負担割合 | 所得区分 | 判定基準 |
---|---|---|
3割 | 現役並み所得者 | 同一世帯に住民税課税所得額145万円以上の後期高齢者医療の被保険者がいる人 |
2割 | 一般Ⅱ | 以下の(1)(2)の両方に該当する人 (1)同一世帯に住民税課税所得額が28万円以上145万円未満の後期高齢者医療の被保険者がいる人 (2)「年金収入」+「その他の合計所得金額」の合計額が ・被保険者が1人……………200万円以上 ・被保険者が2人以上………合計320万円以上 |
1割 | 一般Ⅰ・低所得 | 同一世帯の後期高齢者医療の被保険者全員が住民税課税所得額28万円未満の場合、または上記(1)に該当するが(2)には該当しない人 |
なお、住民税課税所得額が145万円以上の人でも、下に記載している基準収入額適用申請により条件を満たす人は、3割負担の対象外となります。
3.基準収入額適用申請で3割負担の対象外
自己負担割合が3割と判定された人であっても、収入額が一定の基準に満たない場合は、申請により3割負担の対象外となります。
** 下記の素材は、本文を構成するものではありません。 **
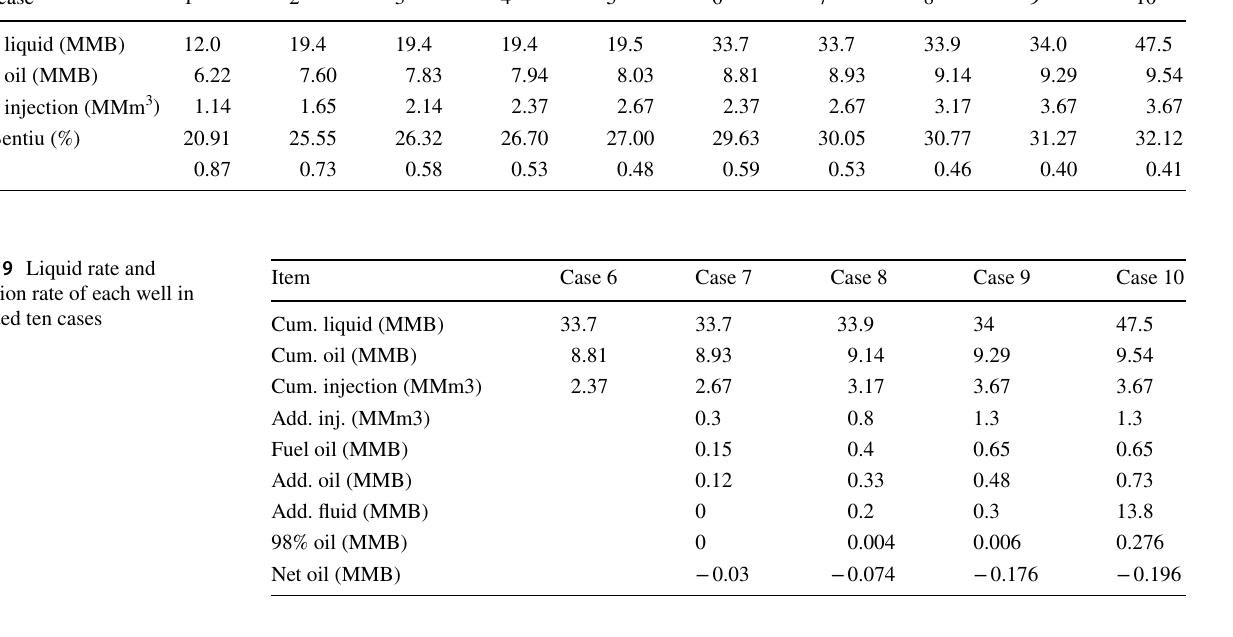
Table 8 Liquid rate and injection rate of each well in selected ten cases Item/case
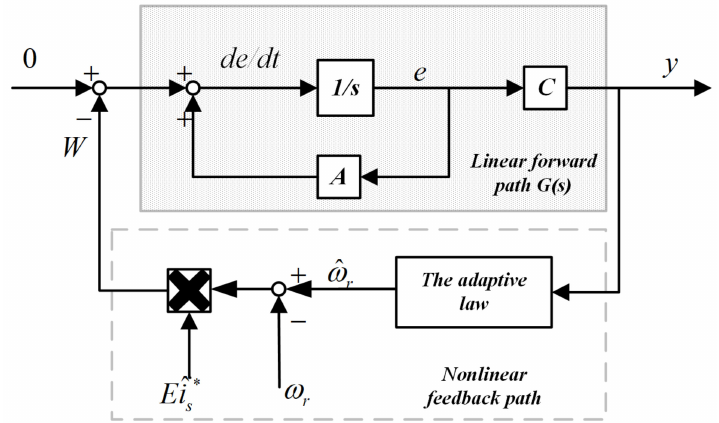
Figure 6. Block diagram of the error system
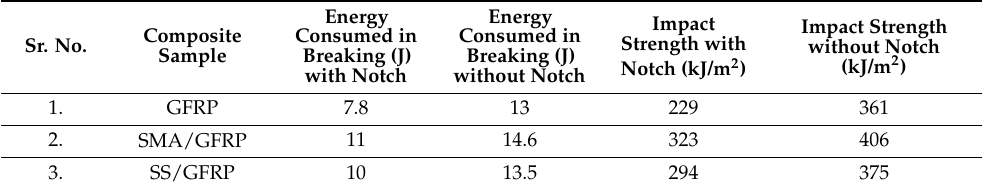
Table 3. Results of Charpy Impact Test set B. Sr.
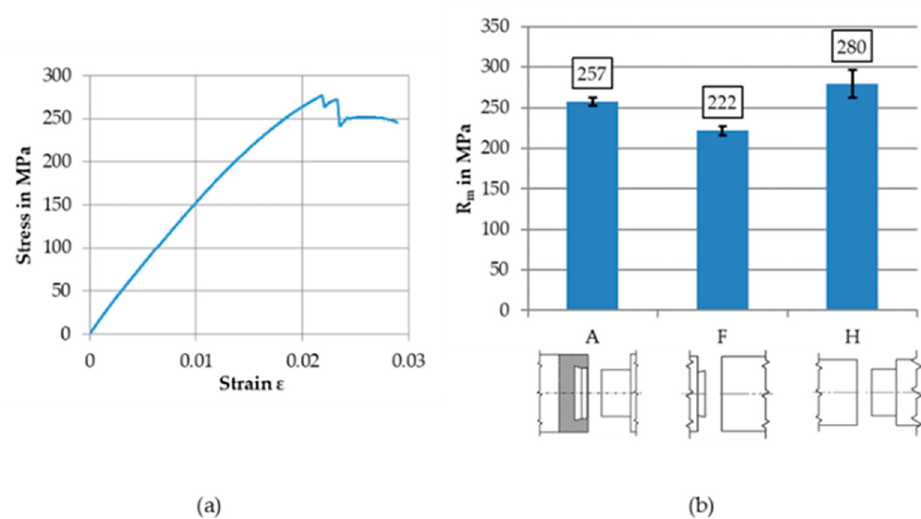
Figure 5. ( a ) stress–strain curve of Geometry A; ( b ) schematic drafts of the specimen geometries featuring the highest tensile strengths values with the standard deviation.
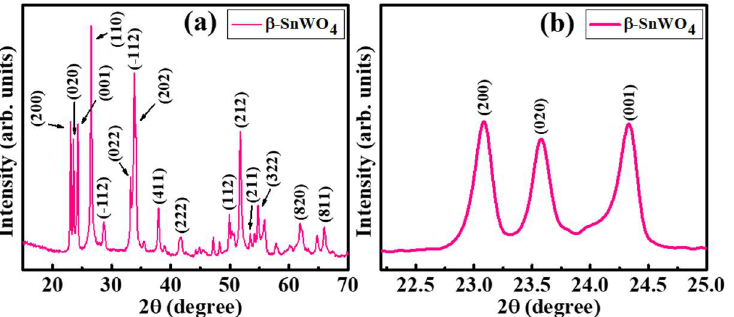
Figure 2. ( a ) Indexed X-ray diffractometer (XRD) pattern and ( b ) magnified image of certain peaks of β-SnWO 4 nanoparticles.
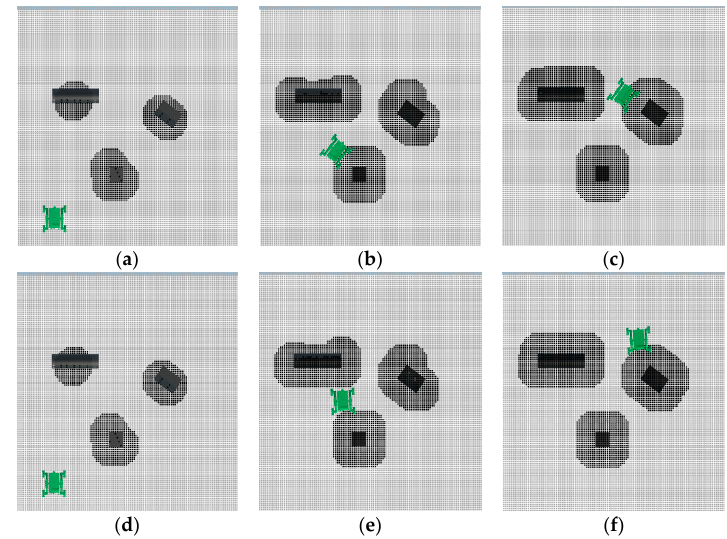
Figure 35. Robot simulation processes on obstacle avoidance ground: ( a–c ) simulation process in the first motion mode; ( d–f ) simulation process in the second motion mode. Sensors 2019 , 19 , x FOR PEER REVIEW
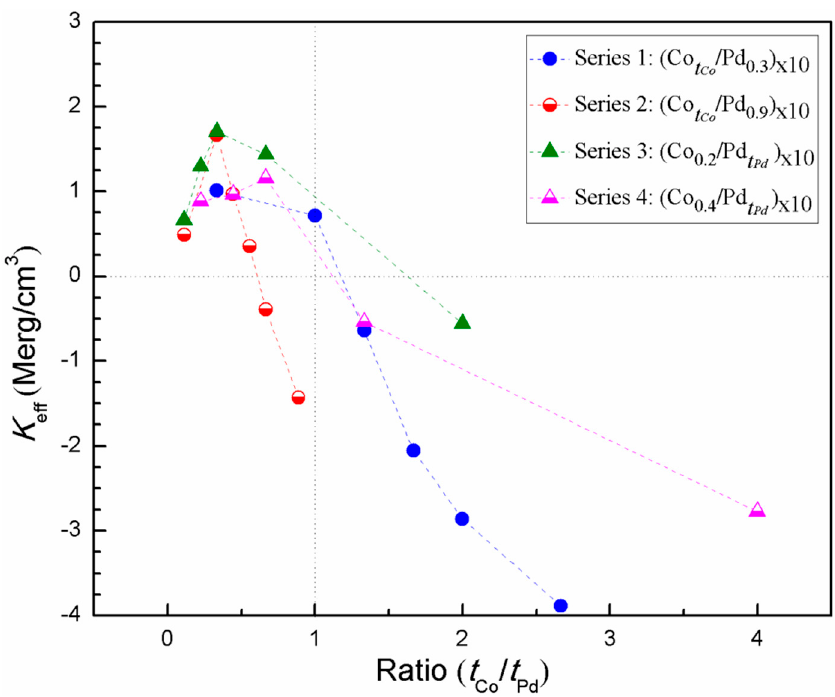
Figure 11. Plot of effective anisotropy of the entire sample series as a function of the ratio of Co and Pd thickness ( t Co / t Pd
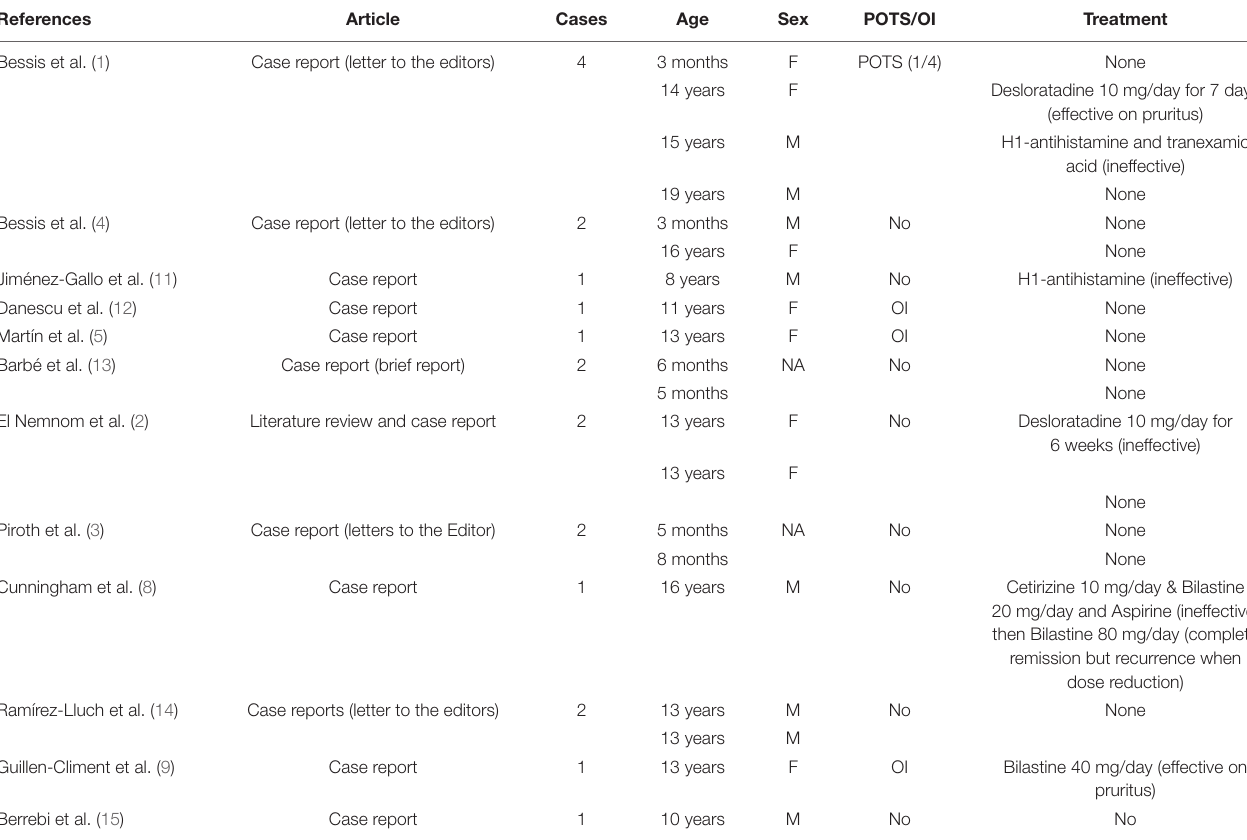
TABLE 1 | Bibliometric analysis of bier anemic spots, cyanosis, and urticaria-like eruption (BASCULE) syndrome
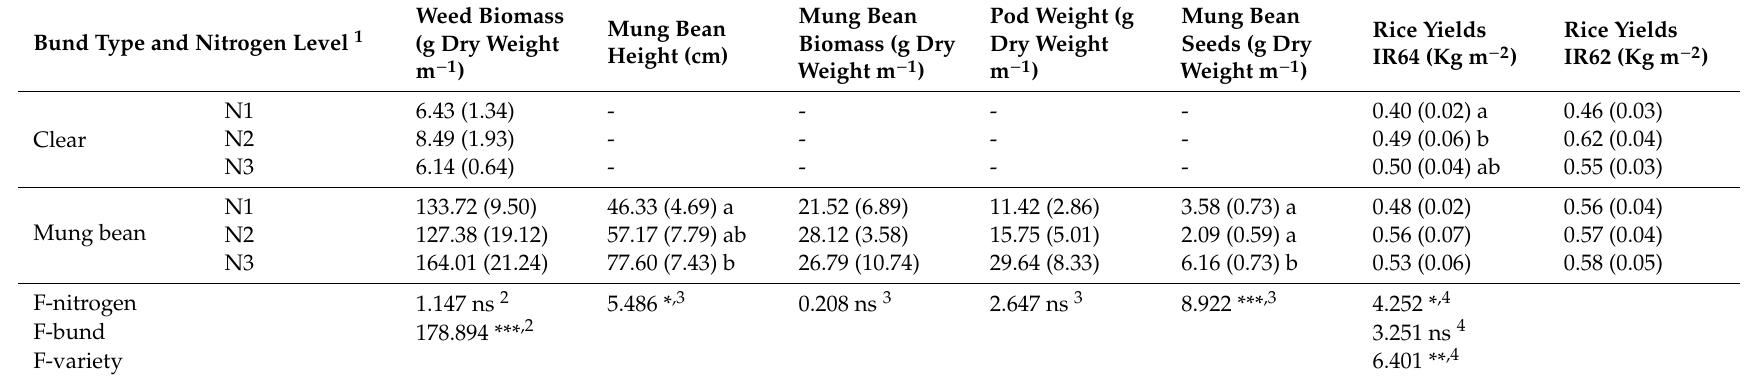
Table 2. Details of bund vegetation during the 2013 wet season crop and corresponding yields in adjacent plots of IR62 and IR64 rice. Bund Type and Nitrogen Level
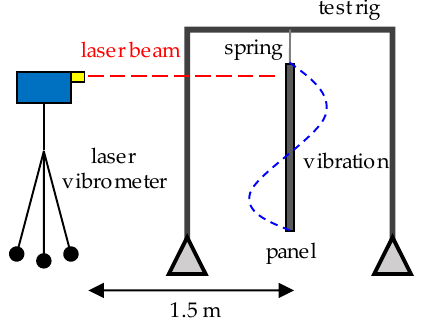
Figure 2. Experimental setup for laser vibrometry test: panel boundary conditions.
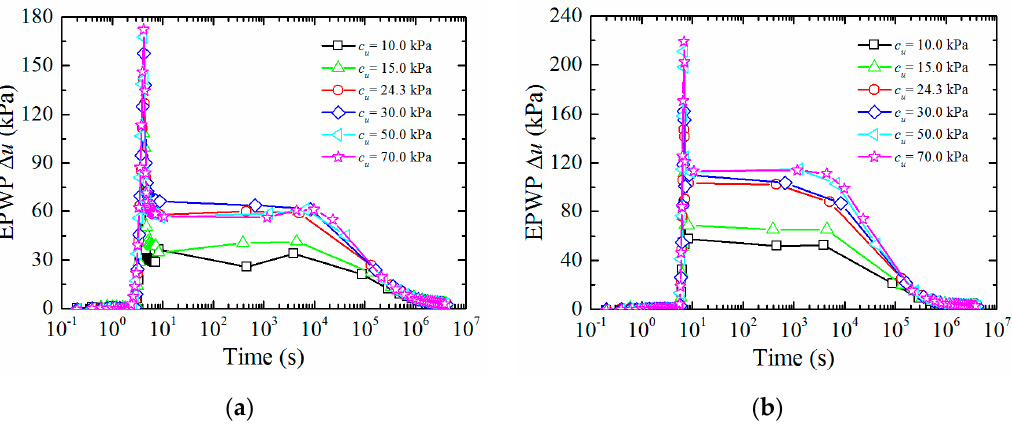
Figure 12. Development and dissipation of EPWPs during and after pile installation under various soil undrained shear strengths. ( a ) At depth of 4.9 m; ( b ) at depth of 7.5 m.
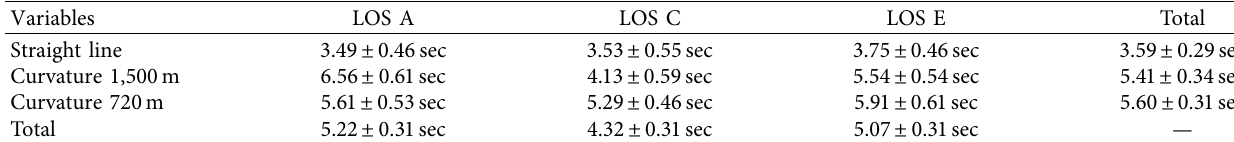
Table 11: Stabilization times by LOS and curvatures.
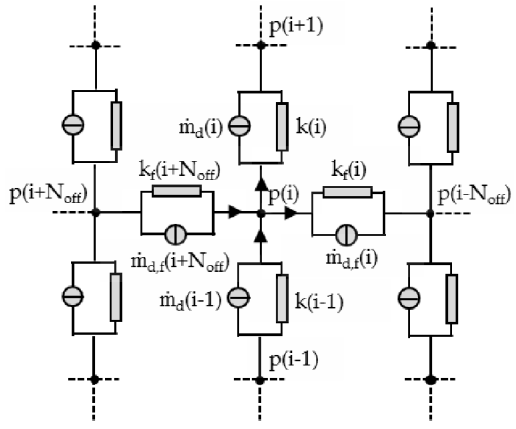
Figure 9. Equivalent circuit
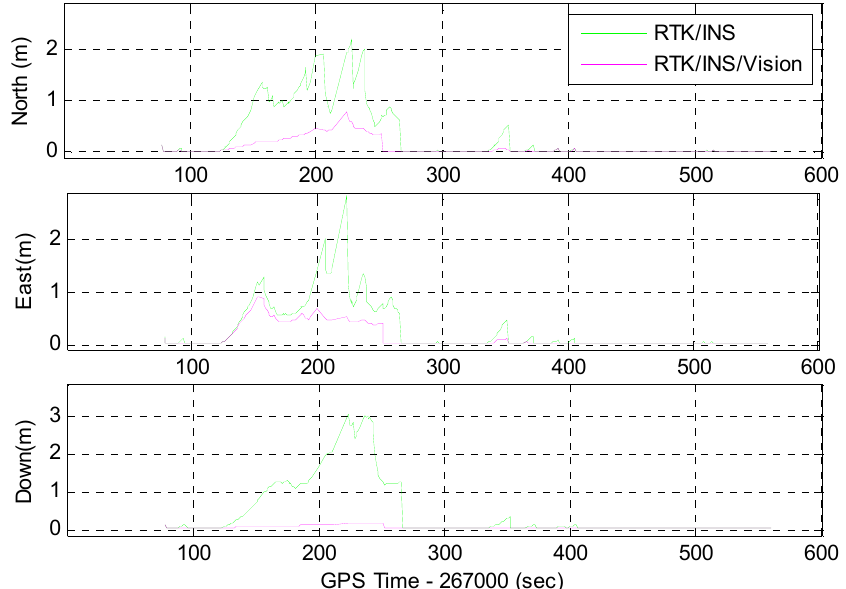
Figure 10. Position difference of the tightly coupled RTK/INS/Vision integration with respect to the reference for the GPS, GPS + BDS (G + C), and GPS + BDS + GLONASS (G + C + R) systems. Remote Sens. 2019 , 11 , x FOR PEER REVIEW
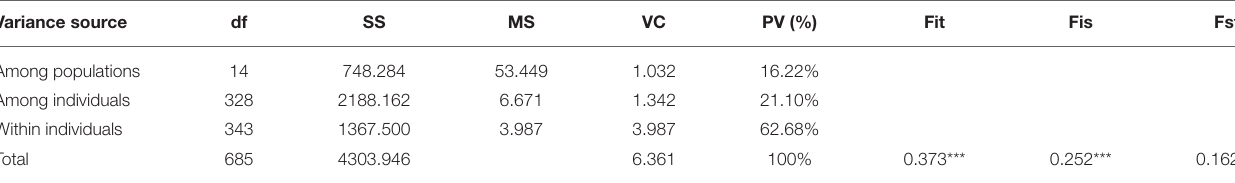
TABLE 5 | Analysis of molecular variance for the J. mandshurica population.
収入基準に該当するかどうかについては、下表をご参照ください。
同一世帯の被保険者数 | 収入額による判定基準 |
---|---|
被保険者が1人 | 以下の条件のうち、どちらかにあてはまる人 (1)被保険者の前年の収入額が383万円未満 (2)同一世帯に70歳以上75歳未満の人がいる場合は、被保険者と70歳以上75歳未満の人全員の前年の収入合計額が520万円未満 |
被保険者が2人以上 | 本人及び同一世帯の被保険者の前年の収入合計額が520万円未満 |
収入額とは、所得税法上の収入額(退職所得に係る収入額を除く)であり、必要経費や特別控除を差し引く前の金額です。
不動産や上場株式等の譲渡損失を損益通算又は繰越控除するために確定申告した場合の売却金額は、収入額に含まれます。